在过去的几年中，卷积神经网络（CNN）占据了计算机视野的领域，这要归功于它们提取功能及其在分类问题中出色的表现，例如在自动分析X射线中。不幸的是，这些神经网络被认为是黑盒算法，即不可能了解该算法如何实现最终结果。要将这些算法应用于不同领域并测试方法论的工作原理，我们需要使用可解释的AI技术。医学领域的大多数工作都集中在二进制或多类分类问题上。但是，在许多现实生活中，例如胸部X射线射线，可以同时出现不同疾病的放射学迹象。这引起了所谓的“多标签分类问题”。这些任务的缺点是类不平衡，即不同的标签没有相同数量的样本。本文的主要贡献是一种深度学习方法，用于不平衡的多标签胸部X射线数据集。它为当前未充分利用的Padchest数据集建立了基线，并基于热图建立了可解释的AI技术。该技术还包括概率和模型间匹配。我们系统的结果很有希望，尤其是考虑到使用的标签数量。此外，热图与预期区域相匹配，即它们标志着专家将用来做出决定的区域。

至少达到一定程度的解释性需要对许多机器学习系统（例如共同的黑盒模型）进行复杂的分析。我们最近提出了一个新的基于规则的学习系统SuprB，通过利用单独的优化器来构建紧凑，可解释和透明的模型，用于模型选择任务，涉及规则发现和规则集合的组合。这允许用户专门定制其模型结构以实现其模型结构 - 提出具体的解释性要求。从优化的角度来看，这使我们能够定义更清晰的目标，并且我们发现与许多最先进的系统相比，这使我们能够使规则适应不独立。在本文中，我们在一组回归问题上彻底研究了该系统的性能，并将其与XCSF进行比较，XCSF是一个基于规则的学习系统。
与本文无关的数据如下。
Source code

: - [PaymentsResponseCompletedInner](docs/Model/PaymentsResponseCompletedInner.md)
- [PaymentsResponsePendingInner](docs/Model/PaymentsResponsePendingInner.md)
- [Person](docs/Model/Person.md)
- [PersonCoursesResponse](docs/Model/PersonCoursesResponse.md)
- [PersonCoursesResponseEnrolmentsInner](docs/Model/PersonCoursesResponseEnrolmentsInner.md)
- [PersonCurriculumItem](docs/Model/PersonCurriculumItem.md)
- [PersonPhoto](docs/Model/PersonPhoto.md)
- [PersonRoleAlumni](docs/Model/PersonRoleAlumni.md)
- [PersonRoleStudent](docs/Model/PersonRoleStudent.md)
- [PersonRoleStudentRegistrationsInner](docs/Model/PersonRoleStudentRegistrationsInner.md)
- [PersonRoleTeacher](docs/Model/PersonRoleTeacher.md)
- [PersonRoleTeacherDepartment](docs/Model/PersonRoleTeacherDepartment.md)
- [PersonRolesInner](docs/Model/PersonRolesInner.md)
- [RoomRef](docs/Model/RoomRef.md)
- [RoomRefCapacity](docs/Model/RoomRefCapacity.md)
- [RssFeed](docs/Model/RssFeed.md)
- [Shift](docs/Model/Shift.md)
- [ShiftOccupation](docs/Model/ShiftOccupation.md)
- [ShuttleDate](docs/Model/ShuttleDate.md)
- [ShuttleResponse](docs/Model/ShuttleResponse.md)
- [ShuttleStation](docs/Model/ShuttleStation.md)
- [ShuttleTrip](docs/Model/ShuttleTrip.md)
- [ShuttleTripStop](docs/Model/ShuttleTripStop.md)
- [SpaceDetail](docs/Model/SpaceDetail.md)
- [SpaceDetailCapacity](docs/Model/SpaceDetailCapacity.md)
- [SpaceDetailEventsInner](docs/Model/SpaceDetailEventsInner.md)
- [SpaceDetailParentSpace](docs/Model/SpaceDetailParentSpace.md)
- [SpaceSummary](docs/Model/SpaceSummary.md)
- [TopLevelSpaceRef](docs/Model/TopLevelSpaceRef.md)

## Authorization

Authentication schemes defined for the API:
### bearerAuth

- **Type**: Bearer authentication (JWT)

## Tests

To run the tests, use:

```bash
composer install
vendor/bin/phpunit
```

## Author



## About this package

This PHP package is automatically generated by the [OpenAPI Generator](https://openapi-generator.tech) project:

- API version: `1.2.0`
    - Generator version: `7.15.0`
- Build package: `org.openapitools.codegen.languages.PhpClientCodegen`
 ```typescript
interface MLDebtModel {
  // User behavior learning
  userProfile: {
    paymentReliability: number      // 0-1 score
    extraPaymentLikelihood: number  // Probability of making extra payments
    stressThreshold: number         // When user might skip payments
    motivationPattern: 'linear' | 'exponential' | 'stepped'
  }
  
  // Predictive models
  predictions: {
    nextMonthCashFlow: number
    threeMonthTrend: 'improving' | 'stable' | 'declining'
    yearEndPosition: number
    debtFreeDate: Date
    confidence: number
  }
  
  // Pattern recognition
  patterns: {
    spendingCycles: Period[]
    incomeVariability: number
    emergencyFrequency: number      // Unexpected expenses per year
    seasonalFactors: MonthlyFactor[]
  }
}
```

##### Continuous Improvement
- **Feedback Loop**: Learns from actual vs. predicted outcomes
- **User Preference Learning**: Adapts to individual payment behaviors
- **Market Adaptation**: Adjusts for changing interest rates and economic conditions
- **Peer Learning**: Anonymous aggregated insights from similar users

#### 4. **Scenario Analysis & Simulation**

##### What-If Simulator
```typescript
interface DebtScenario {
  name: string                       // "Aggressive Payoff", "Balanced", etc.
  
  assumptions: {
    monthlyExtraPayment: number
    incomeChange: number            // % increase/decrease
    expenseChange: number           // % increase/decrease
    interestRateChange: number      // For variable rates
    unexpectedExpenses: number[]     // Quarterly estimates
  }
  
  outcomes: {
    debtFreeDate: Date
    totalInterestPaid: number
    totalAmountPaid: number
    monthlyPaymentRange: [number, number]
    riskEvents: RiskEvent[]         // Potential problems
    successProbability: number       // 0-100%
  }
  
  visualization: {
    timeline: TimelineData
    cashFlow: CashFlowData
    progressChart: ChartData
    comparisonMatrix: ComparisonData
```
我们发现SuprB评估的总体结果与XCSF相当，同时允许更容易控制模型结构，并显示出对随机种子和数据分裂的敏感性较小。这种增加的控制可以有助于随后为模型的训练和最终结构提供解释。

鉴于当前全球的社交距离限制，大多数人现在使用社交媒体作为其主要交流媒介。因此，数百万患有精神疾病的人被孤立了，他们无法亲自获得帮助。他们越来越依赖在线场地，以表达自己并寻求有关处理精神障碍的建议。根据世界卫生组织（WHO）的说法，大约有4.5亿人受到影响。精神疾病（例如抑郁，焦虑等）非常普遍，并影响了个体的身体健康。最近提出了人工智能（AI）方法，以帮助基于患者的真实信息（例如，医疗记录，行为数据，社交媒体利用等），包括精神病医生和心理学家在内的心理健康提供者。 AI创新表明，在从计算机视觉到医疗保健的众多现实应用应用程序中，主要执行。这项研究分析了REDDIT平台上的非结构化用户数据，并分类了五种常见的精神疾病：抑郁，焦虑，双相情感障碍，ADHD和PTSD。我们培训了传统的机器学习，深度学习和转移学习多级模型，以检测个人的精神障碍。这项工作将通过自动化检测过程并告知适当当局需要紧急援助的人来使公共卫生系统受益。